There is no blanket shielding Harmon’s supposedly damaged lower body. He smiles, and an undercurrent of unfamiliarity taints his voice. My Autumn suite grows deathly cold, rose and jasmine draining from the air.

This man is not my Harmon. This man has his face, but nothing else of him is the same.

His hair is coiffed, his clothing finer and his mannerisms much more aggressive than those of the man I know.

“Arna Maria, my dearest love,” he says. “I ache for you. If only we could be together. I would take you to see the grand touring exhibition of Rudiliere’s sculptures on Ellah, and then to the library on Gizienne. Why must we live so far apart? When will this torment end?”

Arna Maria? Who is she? A friend from the university Linklounge, perhaps?

“I love you, Arna Maria, as I have loved no other,” says Harmon. “Will your father not agree to our marriage? Soon I will have gold. Plenty of it. We can go anywhere we want.”

My breath catches sharply in my throat. “I love you, Arna Maria, as I have loved no other.” I know this line by heart. The very same words he has used on me. The exact words, as if taken from a script. A script he no doubt reiterates as many times as amusement dictates.
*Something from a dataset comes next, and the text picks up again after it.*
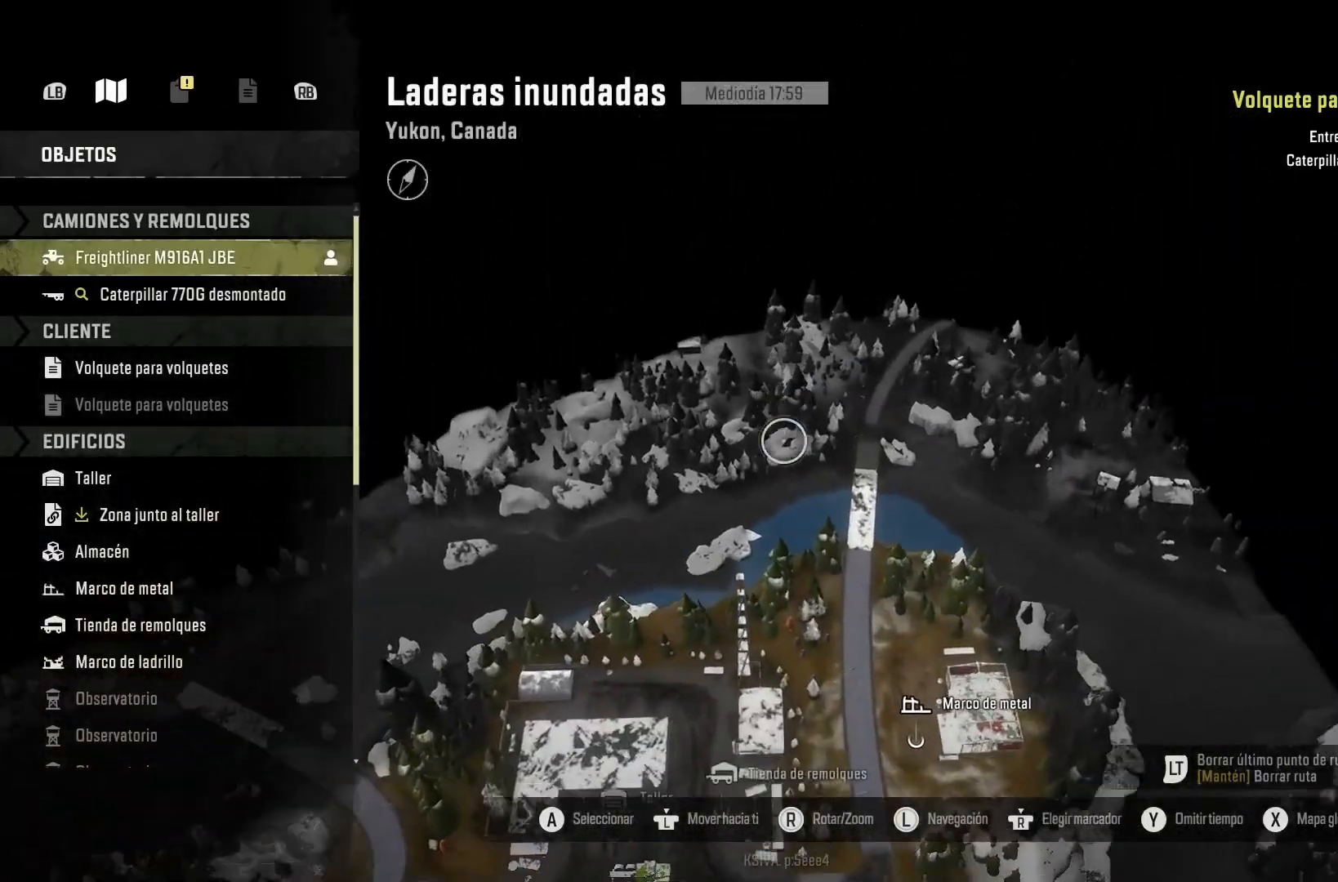
{"buttons": [], "left_stick": "down", "right_stick": "center", "events": [[133, "left_stick", "up-right"], [200, "right_stick", "center"], [300, "left_stick", "up-left"], [500, "left_stick", "down"]]}
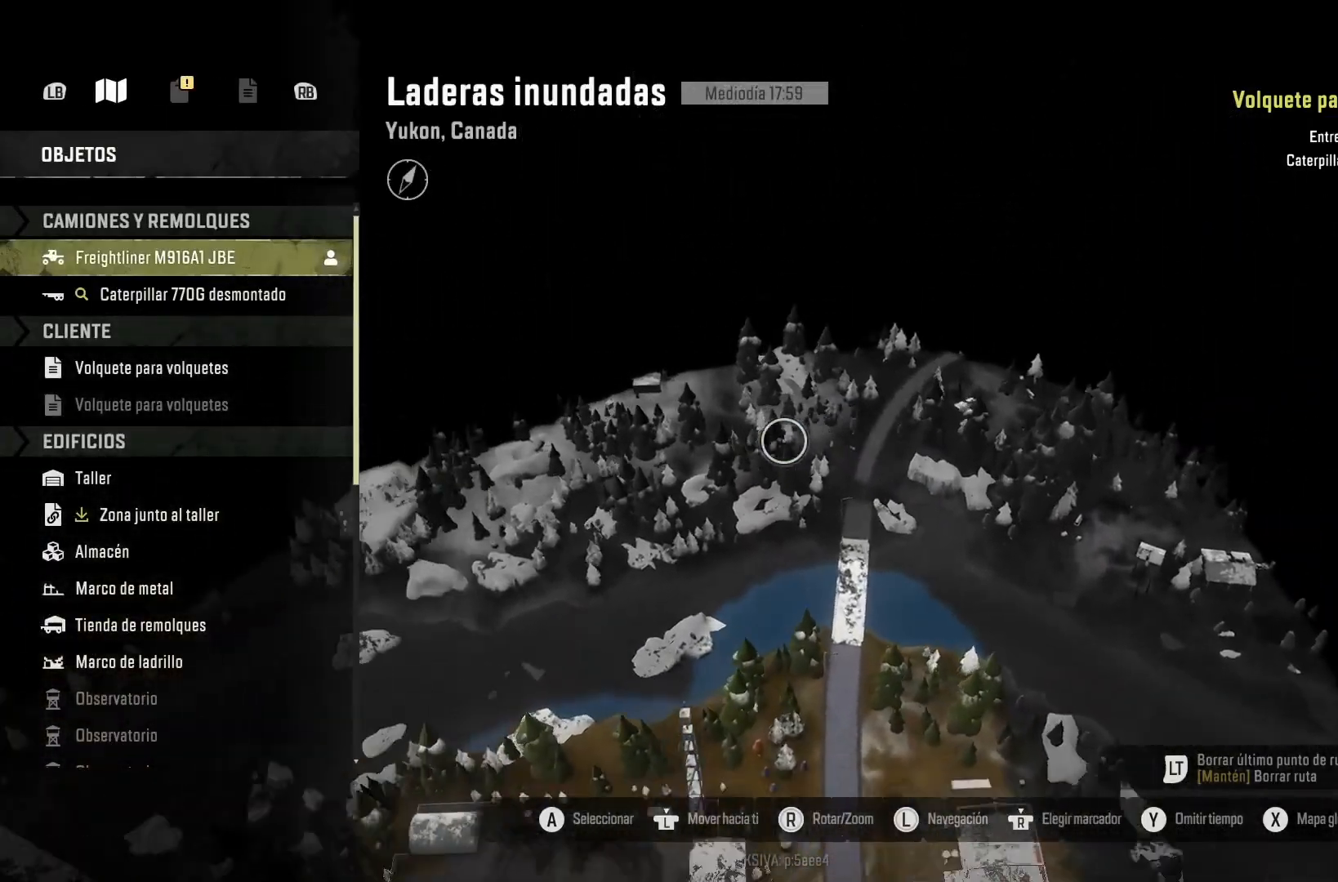
{"buttons": [], "left_stick": "up-left", "right_stick": "center", "events": [[233, "left_stick", "up-right"], [400, "left_stick", "up-left"]]}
I fall to the floor, clutching at my chest. He has sent the wrong message to the wrong woman—how many of us has he accumulated in his Link harem? Is his error accidental, or an intentional act of cruelty? Harmon, my lovely Harmon, is a fraud.

“Say it to my face,” I whisper, all my dreams in ruins. Say it to my true face, not this cold, projected likeness. I will steal a ship from the Vazquenadas. I will fly to Bellady’s moon and discover the truth for myself.

I feel my heart burn and shrivel. I am no longer in control. I find myself limping through my father’s mansion, eyes blurred with tears, my mind consumed with the hideous image of my darling Harmon smiling at another woman with love that was supposed to be all mine.

Daria. Where is Daria? She will know which of the pilots can be trusted. I will make her take me with her. We shall escape from my father as he drinks himself to senselessness downstairs.

My uneven footsteps echo loudly on the polished marble floors. Room after useless room, yet I feel invigorated through my tears. Driven forward by my pain and confusion. Surely my Harmon does not mean those words? I have misheard him. Misinterpreted what he said, that is all.

Above the sound of my own anguished cries I hear another little voice. Instinctively, I head towards it, pushing through double gilded doors. A sickly stench assails my nostrils. Something putrid. Horrible. The wailing is much louder now, and I recognise it suddenly; the crying of a baby.

I find the infant through another doorway in the spring suite nursery. Baby Ann Elisabeth lies screaming in her crib in a mess of her own excrement, a drip feeder taped crudely to her arm. She looks to have been in this condition for some time. Where is nanny Daria? And then it strikes me that this is Fourthday—three whole days away from my father’s scheduled visit. Daria could be anywhere on AmberJade. My father would never know. So long as the baby is healthy for daddy’s visit, no one cares what happens on the other days.

I lift the squalling bundle from the crib, detach her from the apparatus, wipe her as clean as I can manage with the corner of the sheet. I pull a fresh towel from the linen closet and wrap her tightly.

The stench is indescribable. Covering my nose, I run from that awful place. My father will have to be informed. Daria shall be found and banished in disgrace.

I must find my father and present him with the filthy, squalling stint. I will demand he pay proper attention to his house and change his self-indulgent ways. I shall demand a ship of my own, and a pilot to fly me far away from this horror and decadence.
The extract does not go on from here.